### Passage given
= = = =
Mr. Heffer : On a point of order, Madam Deputy Speaker. I distinctly heard the Minister say that it was Nottinghamshire county council that put out the leaflet. Now he says that it may not have been. He had better withdraw, because it is wrong for a Minister to come to the House and accuse Nottinghamshire county council and then not admit that he is wrong. I ask the Minister to withdraw that now.

Madam Deputy Speaker (Miss Betty Boothroyd) : I am sure that the Minister will make his position clear on the matter.

Mr. Trippier : I shall, Madam Deputy Speaker. I assure the hon. Gentleman that if I am wrong and if Nottinghamshire county council never played any part in producing the leaflet, I shall be the first to apologise for that mistake, as I always do. [Interruption.] The hon. Member for Hammersmith should not open his mouth at this precise time because I am about to refer to other things that he said he would do but has not done. Having sent two letters to me within one week prior to Christmas, he has not yet replied to my latest letter. It was probably lost in the Christmas post. When he challenged me to debate these issues in public--I cannot think of a more public place than this--in the media or on television, I was happy to accept. I repeat that acceptance now. I am happy to debate the issue with him or with any of his colleagues anywhere, at any time.
= = = =
### Supplied records
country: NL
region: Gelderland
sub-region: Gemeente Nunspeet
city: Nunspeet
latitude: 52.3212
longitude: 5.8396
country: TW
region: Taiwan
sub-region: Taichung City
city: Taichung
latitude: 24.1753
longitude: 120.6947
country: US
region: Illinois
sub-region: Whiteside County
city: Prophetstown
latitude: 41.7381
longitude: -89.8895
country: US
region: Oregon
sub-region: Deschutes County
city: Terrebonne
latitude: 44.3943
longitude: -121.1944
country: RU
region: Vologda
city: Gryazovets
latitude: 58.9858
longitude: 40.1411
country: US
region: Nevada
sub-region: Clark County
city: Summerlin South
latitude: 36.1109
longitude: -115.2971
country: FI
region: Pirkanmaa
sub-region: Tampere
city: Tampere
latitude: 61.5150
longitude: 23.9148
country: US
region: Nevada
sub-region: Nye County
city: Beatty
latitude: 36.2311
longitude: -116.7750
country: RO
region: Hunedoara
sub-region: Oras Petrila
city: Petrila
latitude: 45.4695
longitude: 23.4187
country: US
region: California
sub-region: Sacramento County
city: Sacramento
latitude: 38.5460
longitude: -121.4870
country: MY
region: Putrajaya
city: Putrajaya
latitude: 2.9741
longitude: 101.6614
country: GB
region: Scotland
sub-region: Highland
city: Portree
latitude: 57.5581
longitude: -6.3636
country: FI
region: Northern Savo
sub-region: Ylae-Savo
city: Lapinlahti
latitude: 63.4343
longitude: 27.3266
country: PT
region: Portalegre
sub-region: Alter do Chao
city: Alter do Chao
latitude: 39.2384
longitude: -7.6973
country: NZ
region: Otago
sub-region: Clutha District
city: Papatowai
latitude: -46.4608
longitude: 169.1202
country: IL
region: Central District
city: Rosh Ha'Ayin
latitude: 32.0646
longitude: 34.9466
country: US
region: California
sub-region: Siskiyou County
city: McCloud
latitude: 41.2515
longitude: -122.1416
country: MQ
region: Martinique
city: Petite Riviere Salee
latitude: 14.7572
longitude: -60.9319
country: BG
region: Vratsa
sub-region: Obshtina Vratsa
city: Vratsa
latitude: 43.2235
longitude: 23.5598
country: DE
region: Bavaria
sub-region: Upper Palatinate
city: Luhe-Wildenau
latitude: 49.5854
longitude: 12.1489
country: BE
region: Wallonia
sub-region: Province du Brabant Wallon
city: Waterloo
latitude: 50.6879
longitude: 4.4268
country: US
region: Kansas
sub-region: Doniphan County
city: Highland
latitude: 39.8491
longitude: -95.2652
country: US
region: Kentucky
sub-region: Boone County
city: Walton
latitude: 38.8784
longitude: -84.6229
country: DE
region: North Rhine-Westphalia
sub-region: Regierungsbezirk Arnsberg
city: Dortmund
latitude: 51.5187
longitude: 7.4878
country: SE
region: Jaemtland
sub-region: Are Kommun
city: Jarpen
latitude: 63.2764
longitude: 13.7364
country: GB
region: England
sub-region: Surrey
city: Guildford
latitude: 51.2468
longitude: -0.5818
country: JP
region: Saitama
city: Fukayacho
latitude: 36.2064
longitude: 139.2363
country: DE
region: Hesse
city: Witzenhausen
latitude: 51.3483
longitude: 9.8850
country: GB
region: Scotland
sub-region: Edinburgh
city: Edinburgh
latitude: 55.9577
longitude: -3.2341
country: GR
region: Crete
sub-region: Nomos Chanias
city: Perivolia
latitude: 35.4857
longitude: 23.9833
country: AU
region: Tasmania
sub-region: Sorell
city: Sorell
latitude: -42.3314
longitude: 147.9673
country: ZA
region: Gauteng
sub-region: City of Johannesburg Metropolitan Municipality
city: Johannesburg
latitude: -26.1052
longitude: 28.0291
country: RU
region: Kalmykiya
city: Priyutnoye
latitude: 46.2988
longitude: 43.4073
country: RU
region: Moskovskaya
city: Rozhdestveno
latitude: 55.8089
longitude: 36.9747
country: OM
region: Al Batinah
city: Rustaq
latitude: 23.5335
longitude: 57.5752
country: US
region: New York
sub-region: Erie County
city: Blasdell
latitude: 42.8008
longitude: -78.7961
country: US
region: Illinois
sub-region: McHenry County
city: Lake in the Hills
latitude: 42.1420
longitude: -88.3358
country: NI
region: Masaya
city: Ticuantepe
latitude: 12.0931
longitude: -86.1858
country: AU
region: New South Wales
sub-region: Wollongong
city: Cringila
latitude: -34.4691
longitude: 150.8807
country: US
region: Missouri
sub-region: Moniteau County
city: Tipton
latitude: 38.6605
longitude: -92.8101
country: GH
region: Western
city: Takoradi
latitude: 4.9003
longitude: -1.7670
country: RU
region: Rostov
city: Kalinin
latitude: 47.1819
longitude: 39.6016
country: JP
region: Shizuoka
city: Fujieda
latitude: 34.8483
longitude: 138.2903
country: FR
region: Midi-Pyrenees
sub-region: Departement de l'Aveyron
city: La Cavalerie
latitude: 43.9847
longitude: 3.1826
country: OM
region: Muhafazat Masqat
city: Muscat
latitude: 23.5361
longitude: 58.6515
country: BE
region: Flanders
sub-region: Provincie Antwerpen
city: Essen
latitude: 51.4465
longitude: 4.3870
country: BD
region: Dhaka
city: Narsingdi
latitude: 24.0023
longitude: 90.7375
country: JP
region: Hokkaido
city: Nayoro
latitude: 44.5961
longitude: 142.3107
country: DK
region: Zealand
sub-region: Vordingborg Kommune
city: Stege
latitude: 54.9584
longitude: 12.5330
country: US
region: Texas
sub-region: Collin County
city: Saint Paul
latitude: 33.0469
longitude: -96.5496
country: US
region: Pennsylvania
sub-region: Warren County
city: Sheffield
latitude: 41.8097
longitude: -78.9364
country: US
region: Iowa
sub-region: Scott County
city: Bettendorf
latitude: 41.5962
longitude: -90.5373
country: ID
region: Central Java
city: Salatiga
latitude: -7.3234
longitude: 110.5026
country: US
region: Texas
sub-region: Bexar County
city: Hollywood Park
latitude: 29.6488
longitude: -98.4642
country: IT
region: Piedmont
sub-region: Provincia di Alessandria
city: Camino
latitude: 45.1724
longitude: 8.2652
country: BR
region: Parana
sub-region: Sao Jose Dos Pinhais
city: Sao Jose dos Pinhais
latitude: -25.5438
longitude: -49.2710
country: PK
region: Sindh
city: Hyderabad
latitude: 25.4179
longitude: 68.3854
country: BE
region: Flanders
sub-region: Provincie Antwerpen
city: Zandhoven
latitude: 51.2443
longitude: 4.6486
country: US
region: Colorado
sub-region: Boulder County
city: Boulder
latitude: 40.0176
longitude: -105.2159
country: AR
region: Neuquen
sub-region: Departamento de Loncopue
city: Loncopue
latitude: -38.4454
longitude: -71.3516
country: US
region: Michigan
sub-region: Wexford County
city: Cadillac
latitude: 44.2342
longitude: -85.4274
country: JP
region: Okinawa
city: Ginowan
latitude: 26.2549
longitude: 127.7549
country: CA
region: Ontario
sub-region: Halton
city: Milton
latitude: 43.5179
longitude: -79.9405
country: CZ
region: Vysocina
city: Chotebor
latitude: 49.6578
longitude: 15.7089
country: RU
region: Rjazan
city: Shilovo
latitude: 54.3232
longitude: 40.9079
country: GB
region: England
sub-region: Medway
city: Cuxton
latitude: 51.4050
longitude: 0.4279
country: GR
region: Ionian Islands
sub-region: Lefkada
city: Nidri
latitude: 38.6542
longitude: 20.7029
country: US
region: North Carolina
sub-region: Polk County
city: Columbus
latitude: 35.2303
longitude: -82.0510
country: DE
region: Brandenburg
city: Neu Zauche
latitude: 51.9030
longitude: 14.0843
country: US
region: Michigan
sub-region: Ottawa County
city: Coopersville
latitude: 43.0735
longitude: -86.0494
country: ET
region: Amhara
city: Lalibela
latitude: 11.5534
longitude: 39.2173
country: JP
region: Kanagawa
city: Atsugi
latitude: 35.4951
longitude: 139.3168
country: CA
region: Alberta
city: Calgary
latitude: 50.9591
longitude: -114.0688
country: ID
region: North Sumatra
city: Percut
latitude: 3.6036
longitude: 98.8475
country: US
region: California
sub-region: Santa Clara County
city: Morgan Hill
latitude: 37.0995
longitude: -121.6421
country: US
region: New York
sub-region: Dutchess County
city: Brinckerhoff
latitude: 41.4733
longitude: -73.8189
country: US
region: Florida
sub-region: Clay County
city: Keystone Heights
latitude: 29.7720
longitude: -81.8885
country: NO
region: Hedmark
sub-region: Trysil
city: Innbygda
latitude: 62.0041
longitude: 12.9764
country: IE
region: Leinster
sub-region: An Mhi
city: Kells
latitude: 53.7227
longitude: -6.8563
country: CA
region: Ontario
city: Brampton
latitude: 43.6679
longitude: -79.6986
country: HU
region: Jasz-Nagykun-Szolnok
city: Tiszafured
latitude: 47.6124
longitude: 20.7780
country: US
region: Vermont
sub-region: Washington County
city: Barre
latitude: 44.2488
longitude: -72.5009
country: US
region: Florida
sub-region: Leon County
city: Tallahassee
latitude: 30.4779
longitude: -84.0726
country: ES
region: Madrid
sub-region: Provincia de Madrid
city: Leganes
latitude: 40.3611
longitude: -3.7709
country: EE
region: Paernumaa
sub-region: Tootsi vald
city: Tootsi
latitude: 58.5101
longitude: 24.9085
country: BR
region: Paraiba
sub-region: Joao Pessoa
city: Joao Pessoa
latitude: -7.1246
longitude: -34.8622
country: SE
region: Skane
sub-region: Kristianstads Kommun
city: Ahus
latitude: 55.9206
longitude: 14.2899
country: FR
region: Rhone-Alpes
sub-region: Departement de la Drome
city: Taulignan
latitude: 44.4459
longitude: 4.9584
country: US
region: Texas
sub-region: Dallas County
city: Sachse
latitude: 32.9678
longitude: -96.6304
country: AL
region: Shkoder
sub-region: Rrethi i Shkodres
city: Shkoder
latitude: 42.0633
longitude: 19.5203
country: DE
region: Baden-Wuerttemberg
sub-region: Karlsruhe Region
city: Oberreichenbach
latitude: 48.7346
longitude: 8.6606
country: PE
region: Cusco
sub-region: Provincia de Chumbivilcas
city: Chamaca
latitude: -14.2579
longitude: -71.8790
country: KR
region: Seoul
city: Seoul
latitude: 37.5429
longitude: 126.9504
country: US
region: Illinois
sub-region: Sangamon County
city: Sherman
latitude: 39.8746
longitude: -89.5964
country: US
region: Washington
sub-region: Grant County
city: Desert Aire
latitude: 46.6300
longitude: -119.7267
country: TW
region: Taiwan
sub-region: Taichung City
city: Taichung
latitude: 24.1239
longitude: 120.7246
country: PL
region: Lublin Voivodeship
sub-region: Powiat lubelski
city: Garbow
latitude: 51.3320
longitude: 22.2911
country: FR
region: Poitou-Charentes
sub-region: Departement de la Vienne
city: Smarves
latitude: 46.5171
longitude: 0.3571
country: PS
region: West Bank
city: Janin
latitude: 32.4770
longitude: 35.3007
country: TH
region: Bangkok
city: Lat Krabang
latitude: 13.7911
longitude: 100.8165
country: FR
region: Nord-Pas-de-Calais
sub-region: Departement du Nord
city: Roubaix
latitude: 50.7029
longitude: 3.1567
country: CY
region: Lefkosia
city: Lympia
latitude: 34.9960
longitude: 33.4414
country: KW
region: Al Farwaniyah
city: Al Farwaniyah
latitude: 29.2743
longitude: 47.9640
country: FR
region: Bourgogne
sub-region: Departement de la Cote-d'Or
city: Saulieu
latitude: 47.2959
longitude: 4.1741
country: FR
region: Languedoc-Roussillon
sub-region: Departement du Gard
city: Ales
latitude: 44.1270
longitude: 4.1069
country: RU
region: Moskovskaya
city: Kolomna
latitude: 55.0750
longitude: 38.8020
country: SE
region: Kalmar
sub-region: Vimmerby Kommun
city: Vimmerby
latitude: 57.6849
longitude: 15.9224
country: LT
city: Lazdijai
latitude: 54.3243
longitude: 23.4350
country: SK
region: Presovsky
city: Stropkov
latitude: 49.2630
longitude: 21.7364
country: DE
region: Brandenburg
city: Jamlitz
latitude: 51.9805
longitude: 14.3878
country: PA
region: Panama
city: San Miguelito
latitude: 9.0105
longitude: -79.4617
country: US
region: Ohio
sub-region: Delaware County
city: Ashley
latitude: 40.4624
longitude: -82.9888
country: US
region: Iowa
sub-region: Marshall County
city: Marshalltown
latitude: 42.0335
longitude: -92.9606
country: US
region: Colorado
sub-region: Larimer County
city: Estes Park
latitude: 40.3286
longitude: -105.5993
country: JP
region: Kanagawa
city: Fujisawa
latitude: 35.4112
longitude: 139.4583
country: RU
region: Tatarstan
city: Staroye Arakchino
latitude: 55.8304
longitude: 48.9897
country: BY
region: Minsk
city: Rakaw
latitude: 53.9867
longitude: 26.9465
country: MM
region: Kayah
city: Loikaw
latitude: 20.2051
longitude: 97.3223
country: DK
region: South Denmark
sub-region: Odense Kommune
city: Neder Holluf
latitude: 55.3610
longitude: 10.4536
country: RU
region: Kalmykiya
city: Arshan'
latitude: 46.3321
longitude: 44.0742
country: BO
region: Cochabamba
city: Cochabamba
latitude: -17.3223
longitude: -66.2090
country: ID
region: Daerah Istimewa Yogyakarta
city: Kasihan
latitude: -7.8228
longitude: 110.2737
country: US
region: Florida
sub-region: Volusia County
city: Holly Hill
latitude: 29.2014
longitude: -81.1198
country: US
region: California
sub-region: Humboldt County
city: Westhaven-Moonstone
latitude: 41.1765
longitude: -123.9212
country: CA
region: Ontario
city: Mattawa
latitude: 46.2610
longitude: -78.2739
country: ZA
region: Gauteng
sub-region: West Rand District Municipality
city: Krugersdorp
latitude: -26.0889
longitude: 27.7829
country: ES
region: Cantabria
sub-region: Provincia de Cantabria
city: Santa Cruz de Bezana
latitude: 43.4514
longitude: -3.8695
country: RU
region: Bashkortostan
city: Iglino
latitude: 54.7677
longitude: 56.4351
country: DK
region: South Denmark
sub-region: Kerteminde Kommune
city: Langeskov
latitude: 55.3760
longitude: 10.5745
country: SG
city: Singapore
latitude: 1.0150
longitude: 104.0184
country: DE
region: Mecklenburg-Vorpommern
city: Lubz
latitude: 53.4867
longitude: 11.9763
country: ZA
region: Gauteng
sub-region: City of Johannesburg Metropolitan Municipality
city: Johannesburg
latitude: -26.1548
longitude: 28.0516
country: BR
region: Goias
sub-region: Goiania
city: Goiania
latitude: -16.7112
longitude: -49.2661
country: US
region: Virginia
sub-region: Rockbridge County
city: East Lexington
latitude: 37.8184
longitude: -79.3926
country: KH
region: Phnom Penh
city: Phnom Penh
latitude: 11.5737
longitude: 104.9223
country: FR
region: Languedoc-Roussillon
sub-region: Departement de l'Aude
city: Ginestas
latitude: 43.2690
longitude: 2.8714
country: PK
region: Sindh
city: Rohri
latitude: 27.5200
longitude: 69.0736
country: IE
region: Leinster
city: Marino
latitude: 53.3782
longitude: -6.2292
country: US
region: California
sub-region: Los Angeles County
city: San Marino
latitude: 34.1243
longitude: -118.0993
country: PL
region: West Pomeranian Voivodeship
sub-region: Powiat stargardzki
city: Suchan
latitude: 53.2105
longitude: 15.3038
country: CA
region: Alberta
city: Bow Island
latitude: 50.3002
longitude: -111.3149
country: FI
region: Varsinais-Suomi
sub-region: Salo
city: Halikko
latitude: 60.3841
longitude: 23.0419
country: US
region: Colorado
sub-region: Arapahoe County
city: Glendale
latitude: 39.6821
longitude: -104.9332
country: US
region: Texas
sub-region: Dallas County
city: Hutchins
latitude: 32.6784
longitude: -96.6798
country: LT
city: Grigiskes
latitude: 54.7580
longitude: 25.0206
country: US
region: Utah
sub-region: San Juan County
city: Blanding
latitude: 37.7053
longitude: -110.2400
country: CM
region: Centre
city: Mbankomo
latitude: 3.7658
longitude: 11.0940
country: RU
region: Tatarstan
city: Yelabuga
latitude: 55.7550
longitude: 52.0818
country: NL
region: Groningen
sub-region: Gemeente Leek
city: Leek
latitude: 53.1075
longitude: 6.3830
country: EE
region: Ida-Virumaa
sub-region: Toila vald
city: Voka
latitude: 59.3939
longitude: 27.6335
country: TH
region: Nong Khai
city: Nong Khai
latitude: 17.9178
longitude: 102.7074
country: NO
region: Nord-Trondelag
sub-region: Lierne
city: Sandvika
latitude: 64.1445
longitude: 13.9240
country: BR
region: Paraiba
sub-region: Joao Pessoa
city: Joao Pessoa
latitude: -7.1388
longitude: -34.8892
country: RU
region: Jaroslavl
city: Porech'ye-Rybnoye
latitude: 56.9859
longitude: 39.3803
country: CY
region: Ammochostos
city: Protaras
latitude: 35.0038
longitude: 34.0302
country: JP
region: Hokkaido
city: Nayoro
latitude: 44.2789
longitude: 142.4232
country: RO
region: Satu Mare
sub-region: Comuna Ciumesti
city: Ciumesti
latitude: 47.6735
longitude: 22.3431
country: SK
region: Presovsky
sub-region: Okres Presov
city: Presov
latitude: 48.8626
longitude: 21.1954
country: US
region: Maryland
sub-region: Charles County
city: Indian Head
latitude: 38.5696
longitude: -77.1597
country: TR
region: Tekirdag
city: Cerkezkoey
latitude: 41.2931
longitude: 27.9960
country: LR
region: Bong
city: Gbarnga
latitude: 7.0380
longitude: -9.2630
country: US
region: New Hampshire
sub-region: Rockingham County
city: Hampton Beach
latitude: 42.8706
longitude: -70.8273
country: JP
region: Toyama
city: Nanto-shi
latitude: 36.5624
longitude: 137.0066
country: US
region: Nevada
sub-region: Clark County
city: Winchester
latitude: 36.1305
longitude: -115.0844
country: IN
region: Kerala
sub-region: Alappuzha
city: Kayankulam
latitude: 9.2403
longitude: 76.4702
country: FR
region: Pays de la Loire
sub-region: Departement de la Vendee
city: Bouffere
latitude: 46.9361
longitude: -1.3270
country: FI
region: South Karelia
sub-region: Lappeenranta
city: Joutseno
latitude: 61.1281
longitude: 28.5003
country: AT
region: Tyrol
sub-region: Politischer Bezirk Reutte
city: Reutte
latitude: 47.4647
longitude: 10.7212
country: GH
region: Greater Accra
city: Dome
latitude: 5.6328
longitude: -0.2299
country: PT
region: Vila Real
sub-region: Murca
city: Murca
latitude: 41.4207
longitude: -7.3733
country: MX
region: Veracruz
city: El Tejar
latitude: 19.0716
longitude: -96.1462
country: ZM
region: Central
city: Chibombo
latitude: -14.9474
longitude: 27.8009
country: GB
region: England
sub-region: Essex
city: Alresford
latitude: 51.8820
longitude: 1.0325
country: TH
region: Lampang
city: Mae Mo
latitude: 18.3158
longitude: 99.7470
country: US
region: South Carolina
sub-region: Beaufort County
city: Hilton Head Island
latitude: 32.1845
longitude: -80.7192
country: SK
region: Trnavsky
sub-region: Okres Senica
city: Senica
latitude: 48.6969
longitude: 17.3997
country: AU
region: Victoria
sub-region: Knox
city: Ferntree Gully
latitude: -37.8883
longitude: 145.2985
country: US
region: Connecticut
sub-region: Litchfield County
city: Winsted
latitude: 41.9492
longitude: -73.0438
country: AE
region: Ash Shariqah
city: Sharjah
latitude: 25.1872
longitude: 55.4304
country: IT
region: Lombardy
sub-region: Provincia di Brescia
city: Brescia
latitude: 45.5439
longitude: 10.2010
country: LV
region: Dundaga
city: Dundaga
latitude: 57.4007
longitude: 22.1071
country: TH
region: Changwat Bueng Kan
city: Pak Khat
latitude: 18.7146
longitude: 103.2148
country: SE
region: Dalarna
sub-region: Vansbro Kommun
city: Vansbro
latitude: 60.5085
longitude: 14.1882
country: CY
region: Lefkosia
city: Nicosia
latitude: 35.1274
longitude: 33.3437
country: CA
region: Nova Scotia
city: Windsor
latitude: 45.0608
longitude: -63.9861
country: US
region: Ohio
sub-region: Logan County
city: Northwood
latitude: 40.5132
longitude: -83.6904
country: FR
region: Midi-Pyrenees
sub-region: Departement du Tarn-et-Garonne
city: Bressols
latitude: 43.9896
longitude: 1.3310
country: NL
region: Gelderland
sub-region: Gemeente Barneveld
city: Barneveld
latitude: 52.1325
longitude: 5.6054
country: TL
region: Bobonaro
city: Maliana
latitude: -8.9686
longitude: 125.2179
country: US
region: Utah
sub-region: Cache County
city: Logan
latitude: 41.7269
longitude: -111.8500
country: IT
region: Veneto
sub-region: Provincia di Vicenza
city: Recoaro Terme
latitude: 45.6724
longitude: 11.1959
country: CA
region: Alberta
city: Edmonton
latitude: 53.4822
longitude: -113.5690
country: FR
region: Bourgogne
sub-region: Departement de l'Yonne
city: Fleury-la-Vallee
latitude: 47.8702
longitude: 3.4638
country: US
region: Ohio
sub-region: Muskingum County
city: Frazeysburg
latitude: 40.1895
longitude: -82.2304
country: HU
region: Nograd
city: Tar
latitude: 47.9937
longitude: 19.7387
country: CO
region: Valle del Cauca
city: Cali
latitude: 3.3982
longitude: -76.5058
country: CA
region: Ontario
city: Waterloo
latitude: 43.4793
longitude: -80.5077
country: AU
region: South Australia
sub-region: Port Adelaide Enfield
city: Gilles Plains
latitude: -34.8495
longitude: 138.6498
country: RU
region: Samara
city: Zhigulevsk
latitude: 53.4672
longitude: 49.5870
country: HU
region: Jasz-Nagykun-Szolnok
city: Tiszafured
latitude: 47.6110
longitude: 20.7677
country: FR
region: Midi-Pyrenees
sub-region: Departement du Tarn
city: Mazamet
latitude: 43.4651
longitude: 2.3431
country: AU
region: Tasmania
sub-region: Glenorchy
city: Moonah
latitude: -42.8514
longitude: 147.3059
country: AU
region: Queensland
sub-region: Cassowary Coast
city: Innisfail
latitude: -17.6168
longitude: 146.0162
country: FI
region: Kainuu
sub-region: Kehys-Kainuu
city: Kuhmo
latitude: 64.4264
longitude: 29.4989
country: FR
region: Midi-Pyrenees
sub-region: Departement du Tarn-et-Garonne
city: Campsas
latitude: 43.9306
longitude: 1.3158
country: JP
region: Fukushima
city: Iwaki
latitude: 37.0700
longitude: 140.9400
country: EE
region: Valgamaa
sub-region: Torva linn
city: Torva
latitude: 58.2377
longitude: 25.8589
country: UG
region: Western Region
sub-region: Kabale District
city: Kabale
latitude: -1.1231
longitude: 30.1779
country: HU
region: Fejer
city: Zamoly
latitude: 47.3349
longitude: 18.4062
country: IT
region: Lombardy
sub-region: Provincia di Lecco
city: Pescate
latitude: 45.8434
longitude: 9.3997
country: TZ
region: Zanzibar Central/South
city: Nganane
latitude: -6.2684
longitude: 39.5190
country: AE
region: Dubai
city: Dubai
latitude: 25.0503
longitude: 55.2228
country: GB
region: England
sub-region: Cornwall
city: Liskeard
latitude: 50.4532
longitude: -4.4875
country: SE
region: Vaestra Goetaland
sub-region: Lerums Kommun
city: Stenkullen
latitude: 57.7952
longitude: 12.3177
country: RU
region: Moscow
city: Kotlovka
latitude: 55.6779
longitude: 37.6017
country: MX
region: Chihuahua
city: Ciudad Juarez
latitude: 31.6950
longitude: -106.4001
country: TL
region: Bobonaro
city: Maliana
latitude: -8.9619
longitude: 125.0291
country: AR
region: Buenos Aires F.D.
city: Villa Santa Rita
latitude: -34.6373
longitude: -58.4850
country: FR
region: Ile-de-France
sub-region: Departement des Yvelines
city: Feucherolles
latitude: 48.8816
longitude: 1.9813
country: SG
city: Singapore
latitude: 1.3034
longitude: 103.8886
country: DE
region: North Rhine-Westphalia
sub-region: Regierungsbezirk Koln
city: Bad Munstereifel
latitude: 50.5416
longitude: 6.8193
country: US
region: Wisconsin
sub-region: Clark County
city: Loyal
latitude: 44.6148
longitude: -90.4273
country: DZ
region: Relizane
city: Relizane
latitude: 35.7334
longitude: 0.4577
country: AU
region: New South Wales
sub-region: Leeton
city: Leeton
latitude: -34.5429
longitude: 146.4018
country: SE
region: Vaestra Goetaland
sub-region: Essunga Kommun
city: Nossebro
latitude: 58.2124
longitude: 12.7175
= = = =
### To-do list
(A) Answer these questions from the parliamentary exchange, marking each answer (i), (ii) or (iii) to match:
(i) Which council did Mr. Heffer hear the Minister name as having put out the leaflet?
(ii) Who was in the chair as Madam Deputy Speaker?
(iii) How many letters had the hon. Member for Hammersmith sent to Mr. Trippier in the week before Christmas?
(B) Say whether each statement agrees with the parliamentary exchange, answering yes or no and quoting the words of the exchange that decide it:
(i) Mr. Heffer asked the Minister to withdraw his remark.
(ii) The hon. Member for Hammersmith has replied to Mr. Trippier's latest letter.
(iii) Mr. Trippier turned down the challenge to debate the issues in public.

### Results of the exercise
(A)
(i) Nottinghamshire county council
(ii) Miss Betty Boothroyd
(iii) Two

(B)
(i) Yes: "I ask the Minister to withdraw that now."
(ii) No: "he has not yet replied to my latest letter."
(iii) No: "I was happy to accept. I repeat that acceptance now."